While not your average nursery, a newly discovered nesting area reveals that some early dinosaurs were more attentive parents than previously known.

Paleontologists recently uncovered fossilized eggs and footprints at a 190 million-year-old South African site shedding new light on the reproductive and parenting traits of the Massospondylus dinosaurs. The long necked species, related to the giant sauropods from the Jurassic and Cretaceous periods, could grow to nearly 20 feet in length.

Currently 10 nests have been found at the site, which is 100 million years older than any other previously discovered nesting site.

David Evans, the associate curator of vertebrate paleontology at the Royal Ontario Museum said that prior to the excavation there was sparse information on how early dinosaurs procreated.

“This amazing series of 190 million-year-old nests gives us the first detailed look at dinosaur reproduction early in their evolutionary history,” said Evans.

One surprising discovery was that the Massospondylus carefully arranged their eggs in a single layer in their nests similar to way birds lay eggs.

“What it actually tells us, is that many of the complex reproductive behavoirs are actually there very early on,” said Robert Reisa, who led the study and is a professor of biology at the University of Toronto Mississauga.

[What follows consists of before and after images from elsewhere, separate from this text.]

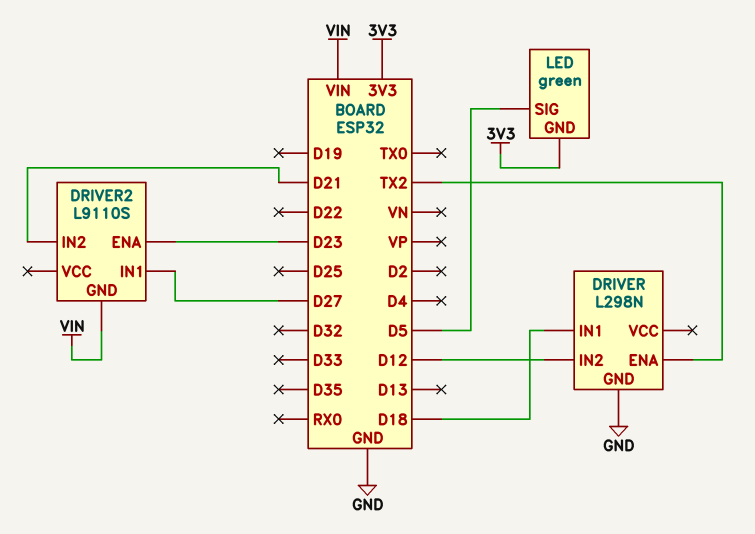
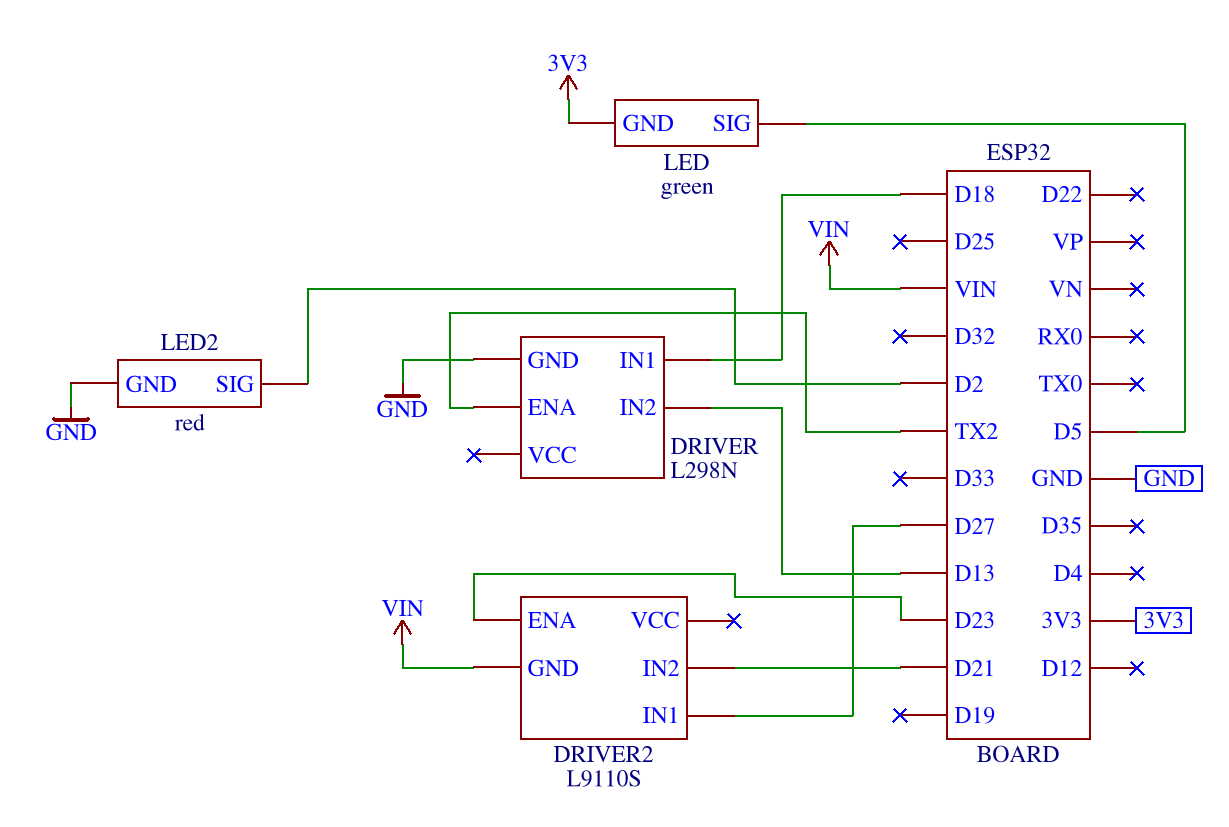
DRIVER pin IN2: D12 -> D13
LED2: none -> red
LED2 pin GND: none -> GND
LED2 pin SIG: none -> D2

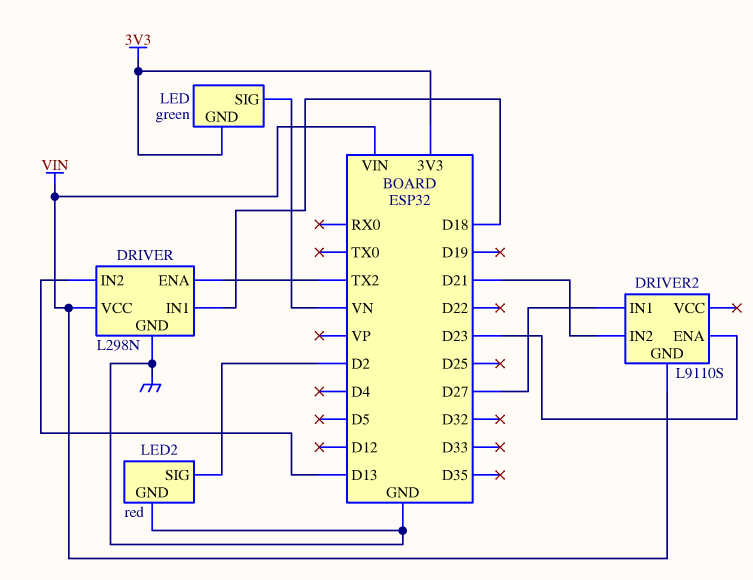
DRIVER pin VCC: none -> VIN
LED pin SIG: D5 -> VN

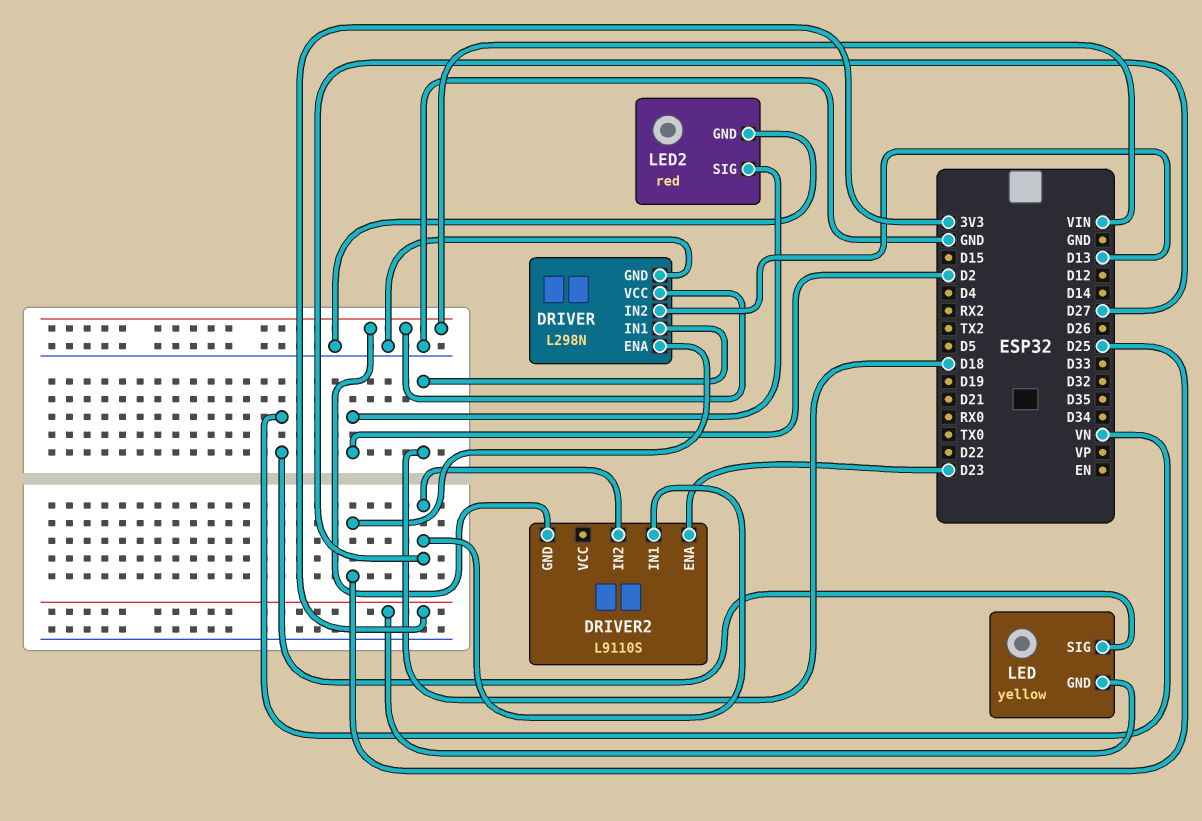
DRIVER pin ENA: TX2 -> D25
DRIVER2 pin IN2: D21 -> D27
LED: green -> yellow

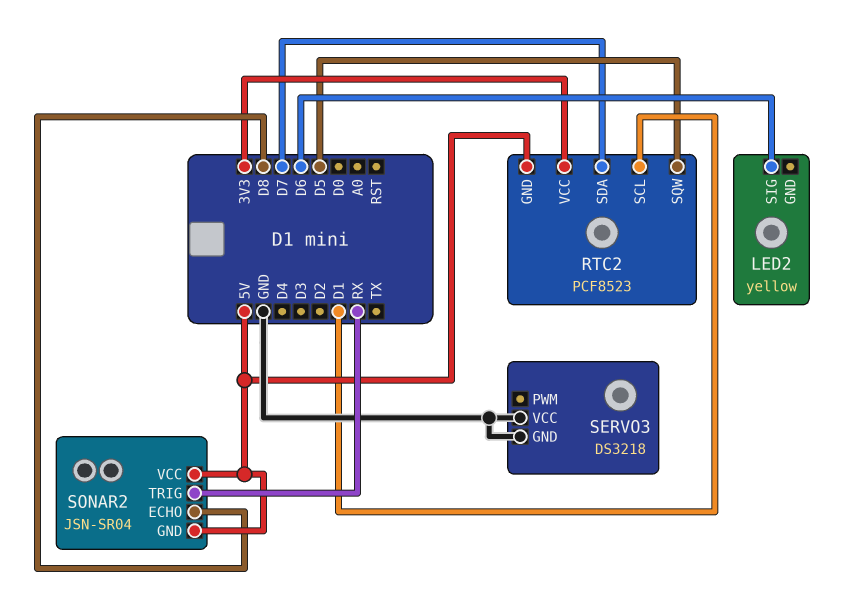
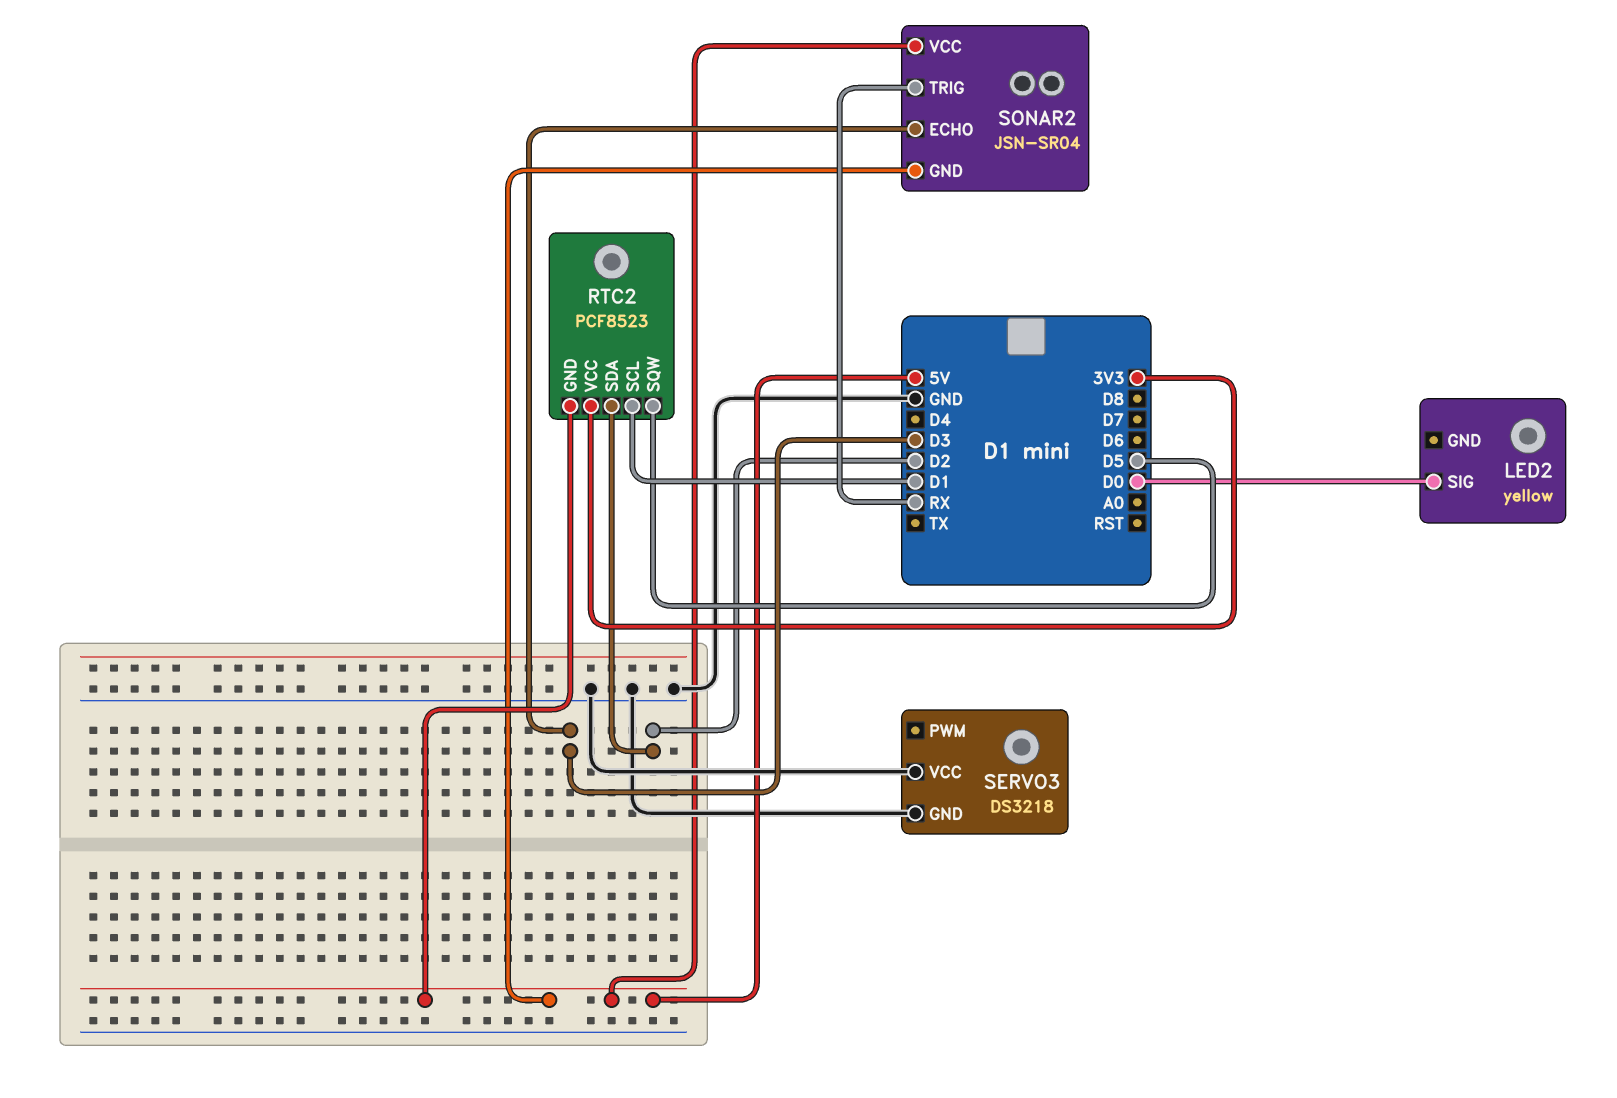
LED2 pin SIG: D6 -> D0
RTC2 pin SDA: D7 -> D2
SONAR2 pin ECHO: D8 -> D3

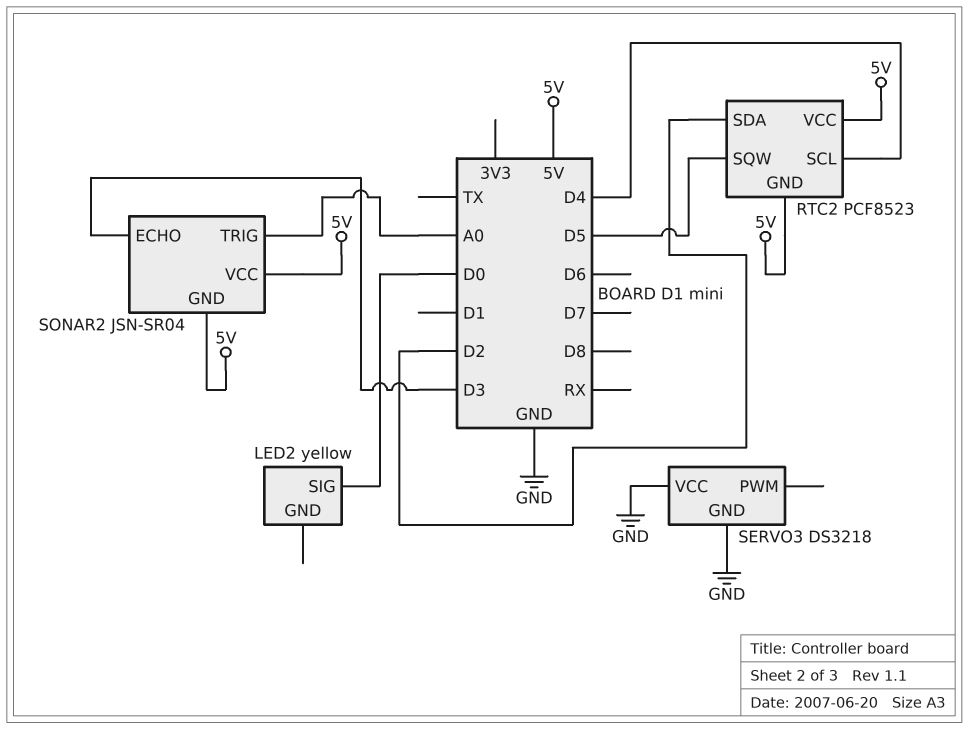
RTC2 pin SCL: D1 -> D4
RTC2 pin VCC: 3V3 -> 5V
SONAR2 pin TRIG: RX -> A0

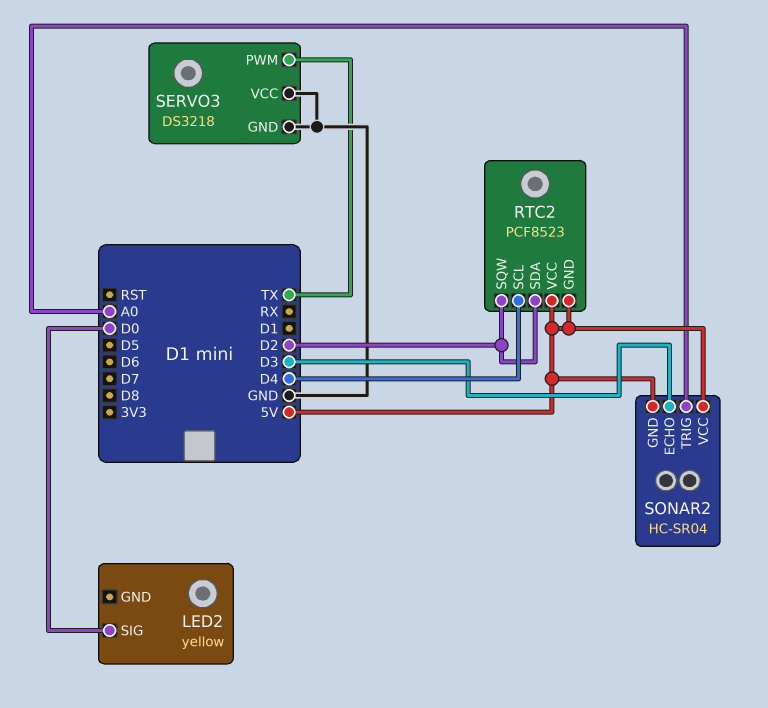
RTC2 pin SQW: D5 -> D2
SERVO3 pin PWM: none -> TX
SONAR2: JSN-SR04 -> HC-SR04

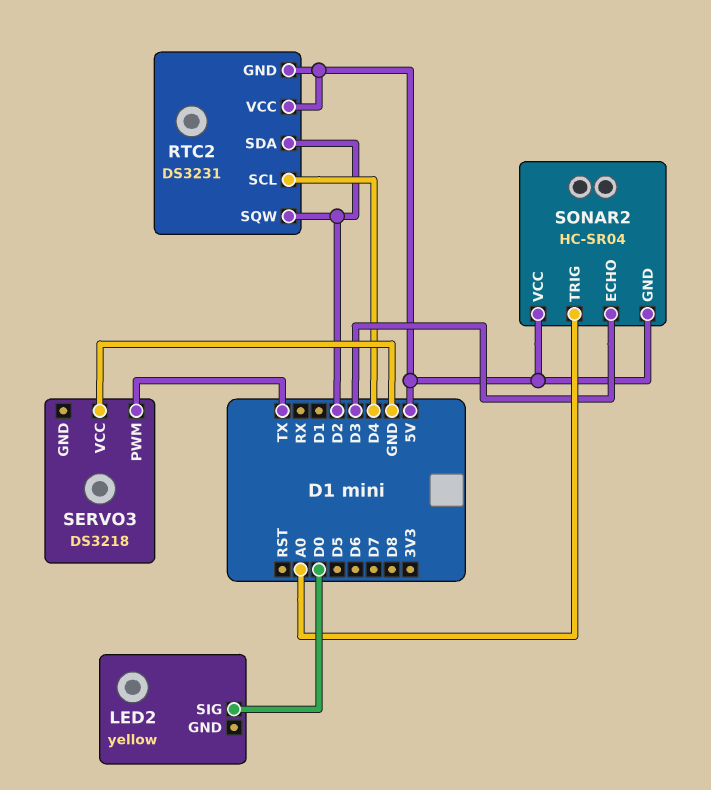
RTC2: PCF8523 -> DS3231
SERVO3 pin GND: GND -> none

While the fully grown Massospondylus walked on their hind legs, tiny footprints found near the nests suggest that their offspring began their lives walking on four legs and were cared for by their parents until they at least doubled in size.

“That’s a very interesting phenomenon that’s not seen  in other dinosaurs,” said Reisz about the hatchlings development into bipeds. “It’s just amazing and the fact of the matter is we were just blown away by it.”

While scientists are working on excavating more nests in the area, non-paleontologists can view a few of the fossils currently on display at the Royal Ontario Museum in Toronto.